Early Indications of EU Exit Impacts
Since the 1st January 2021, new trade barriers have been in place between the UK and EU. These include both non-tariff barriers to trade and tariffs where exports do not meet rules of origin conditions. These changes occurred whilst the UK and countries across the EU were introducing further public health restrictions, which makes it difficult to isolate their impact, particularly at a regional level where trade data is less timely. Some of the latest data are discussed below.
Business Insights and Conditions Survey (BICS)
Data from BICS for February/March suggest that 36% of exporting businesses in Scotland experienced lower exports than normal, while 6% were unable to export at all. 65% of those experiencing challenges attributed this to EU exit, while 4% attributed this to COVID-19, and 25% to a combination of both.
When asked about how exports have been affected, the most significant challenge exporting businesses reported was additional paperwork at 53%. Following this, customs duties (42%) changing transportation costs (38%), and disruption at UK borders (23%) were all reported.
Trade in goods has been particularly affected by EU-exit, with over 64% of businesses in wholesale and retail and manufacturing citing additional paperwork as a challenge. Services sectors were less likely to cite border issues as challenges, although these sectors could still be affected by issues such as recognition of professional qualifications.
UK overseas trade statistics: January 2021 (OTS)

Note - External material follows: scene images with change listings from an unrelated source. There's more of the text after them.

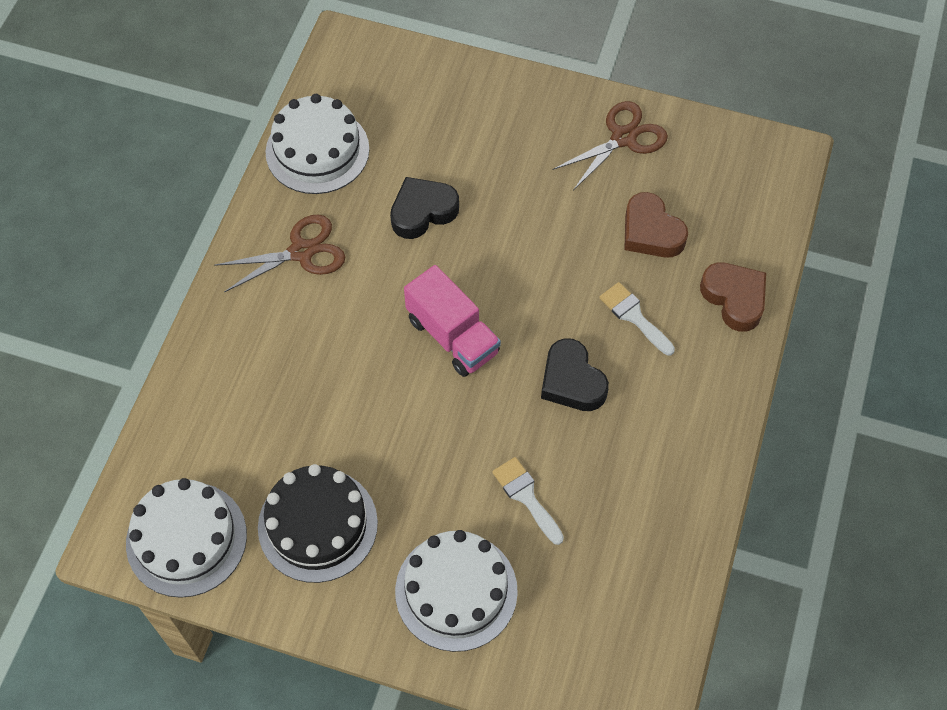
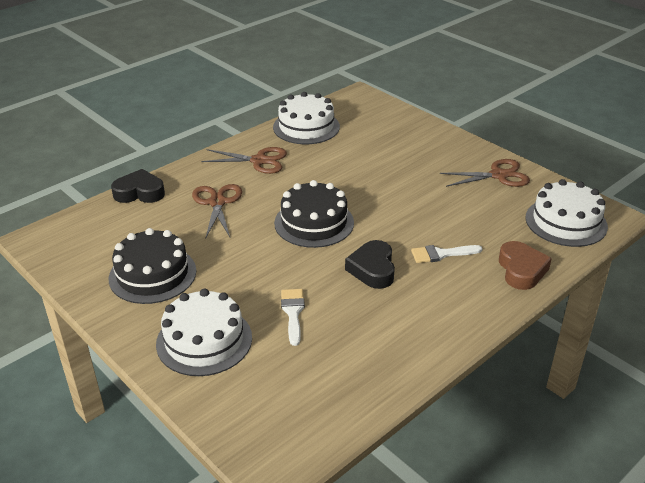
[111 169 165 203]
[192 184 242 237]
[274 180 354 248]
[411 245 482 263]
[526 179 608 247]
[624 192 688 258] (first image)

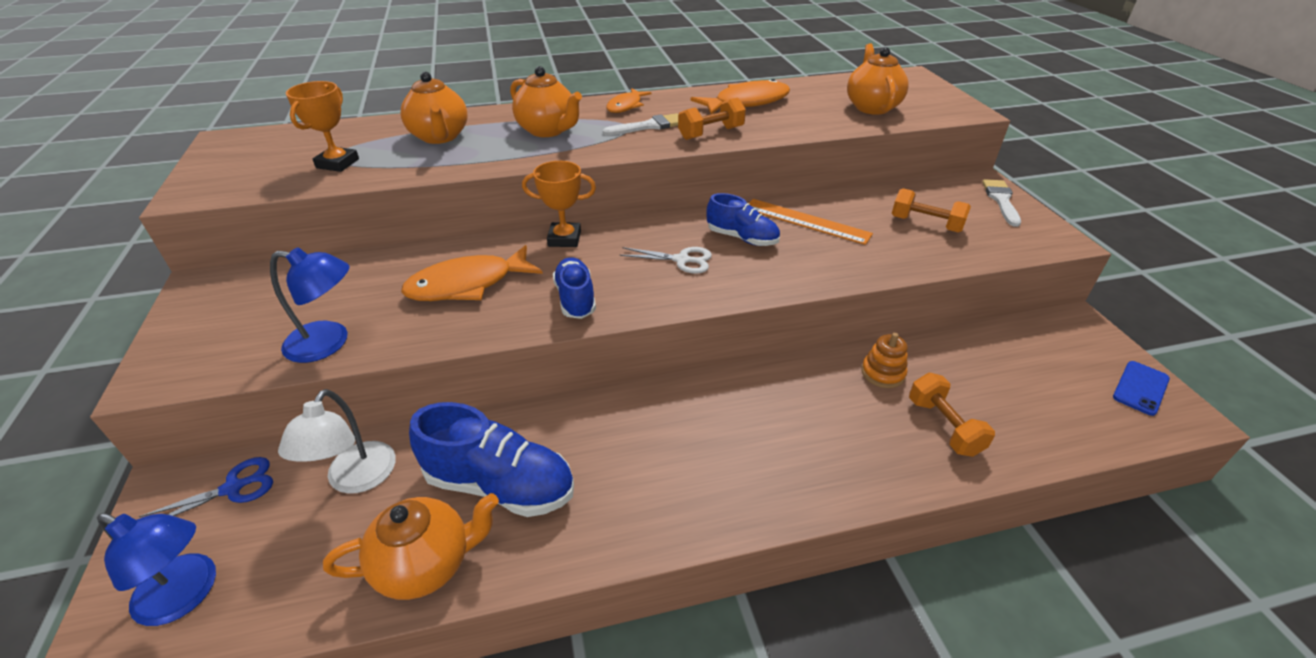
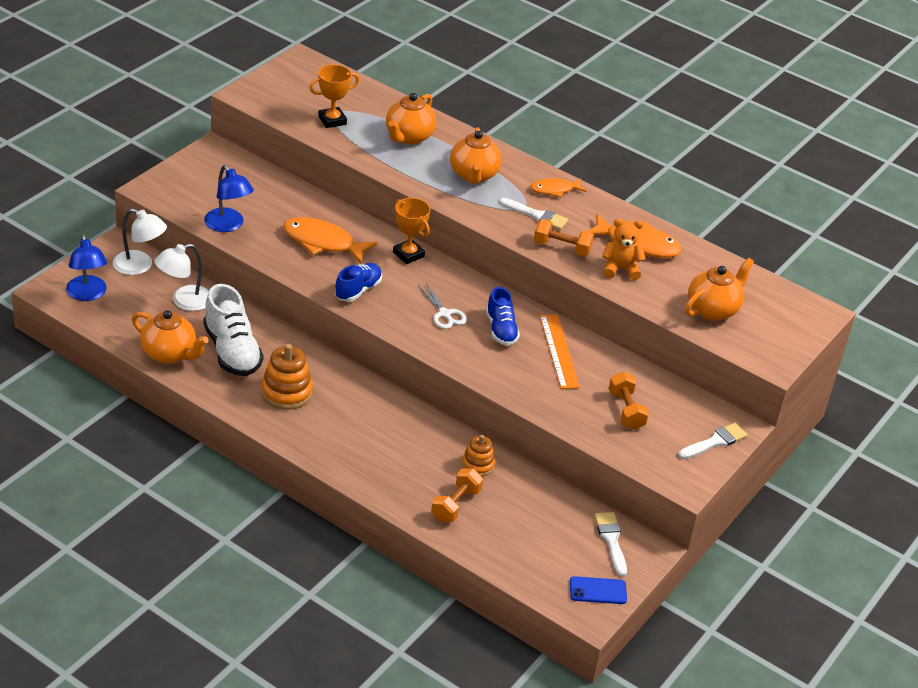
[113 209 167 275]
[203 284 263 376]
[261 344 313 410]
[594 512 627 576]
[602 219 646 280]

UK exports of goods to the EU in January 2021 were 43% (£5.9bn) lower than January 2020, while imports from the EU over the same period were 21% lower (£4.1bn). Although the pandemic will be affecting EU trade, these falls were larger than the impact seen on trade with non-EU countries, where exports and imports both fell by around 8% compared to January 2020.
Focussing on some of Scotland's main commodity exports, exports of Scotch Whisky to the EU were 61% lower than last year, and exports of salmon 98% lower.

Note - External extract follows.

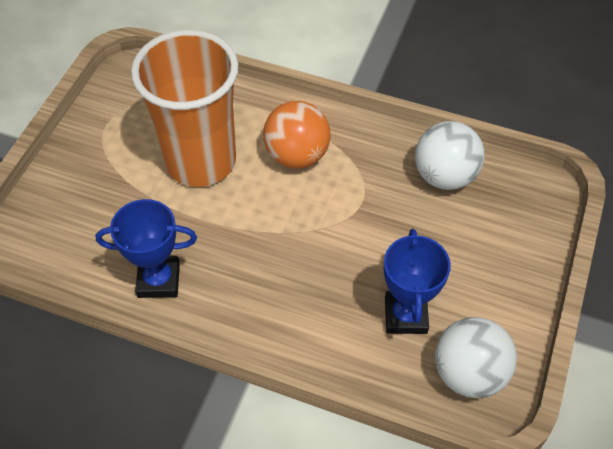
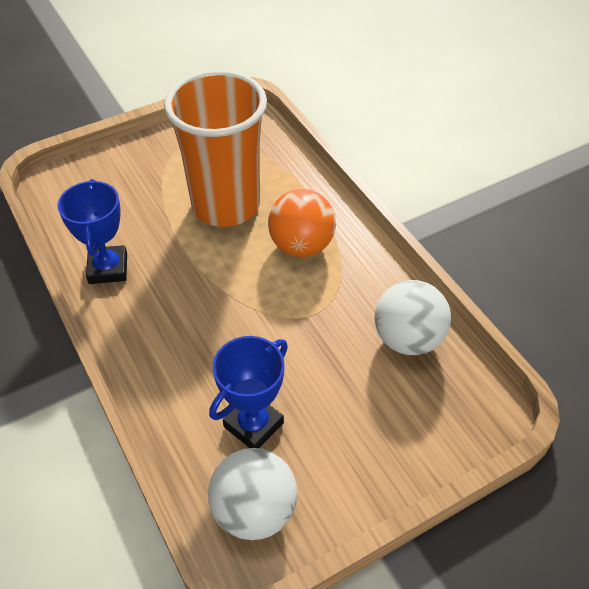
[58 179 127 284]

The striking difference in January's data for EU and non-EU trade could be early evidence of the initial impact of EU exit and the challenges identified in the BICS survey. However, it is also important to recognise other factors that could be influencing these changes in trade, such as the way EU exports have been collected, with data for January the first to be collected using customs exports declarations, and stockpiling at the end of 2020.

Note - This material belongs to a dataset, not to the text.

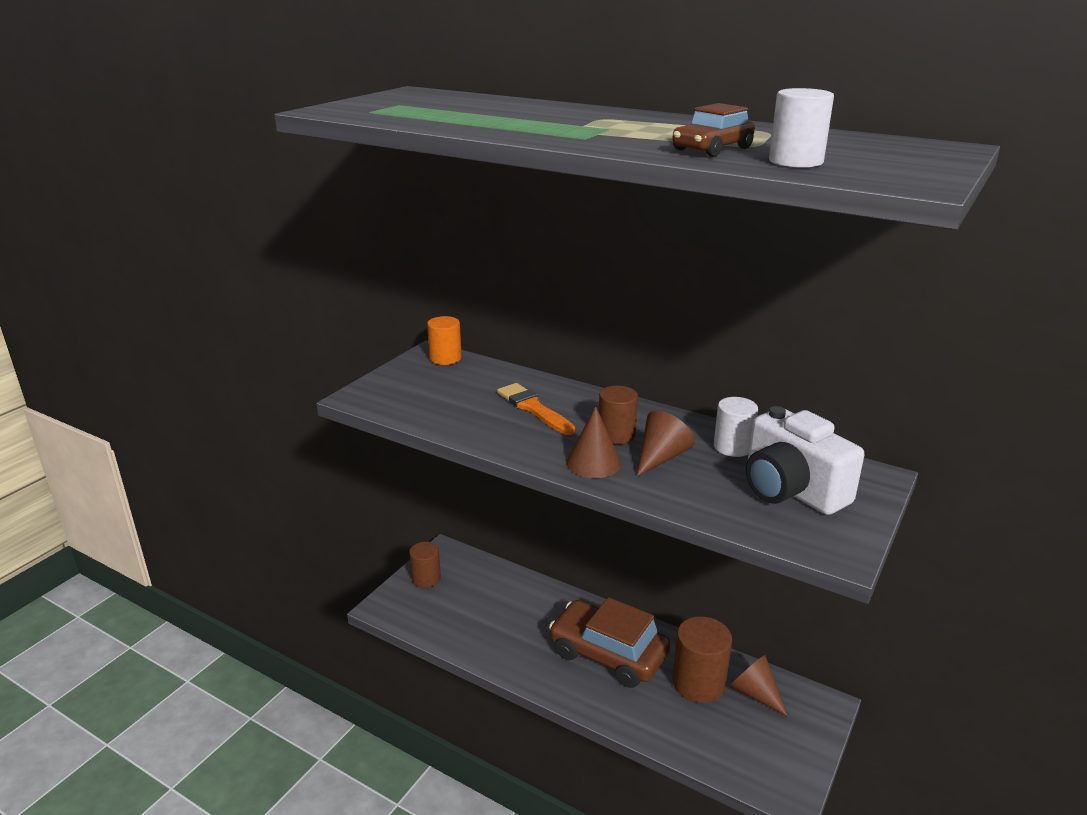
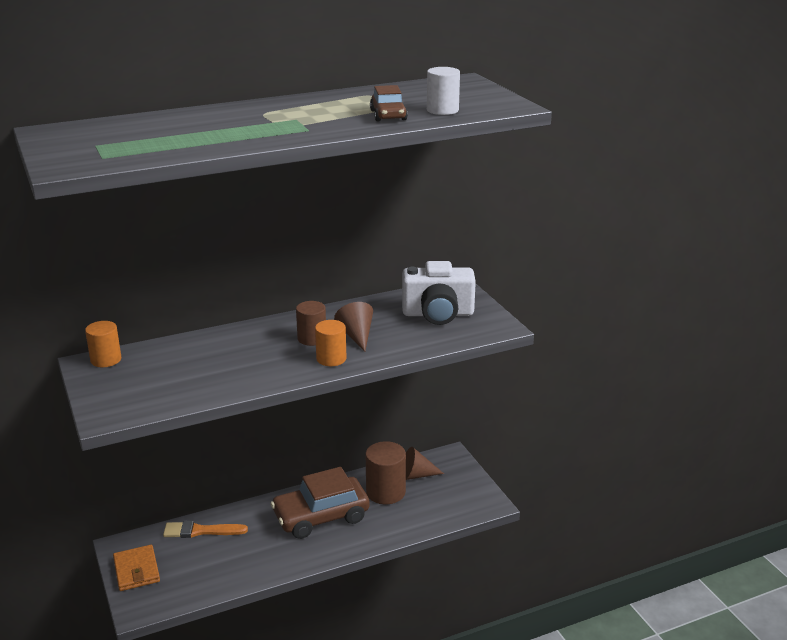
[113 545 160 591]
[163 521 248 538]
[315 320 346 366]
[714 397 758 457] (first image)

The implications for long term UK-EU trade remains uncertain. Evidence of some businesses avoiding EU trade altogether in January could suggest some of this trade may recover throughout the year as businesses adjust to the new trading requirements. On the other hand, the new administrative and regulatory checks with the EU will permanently increase the cost of trade, likely resulting in lower trade levels for years to come.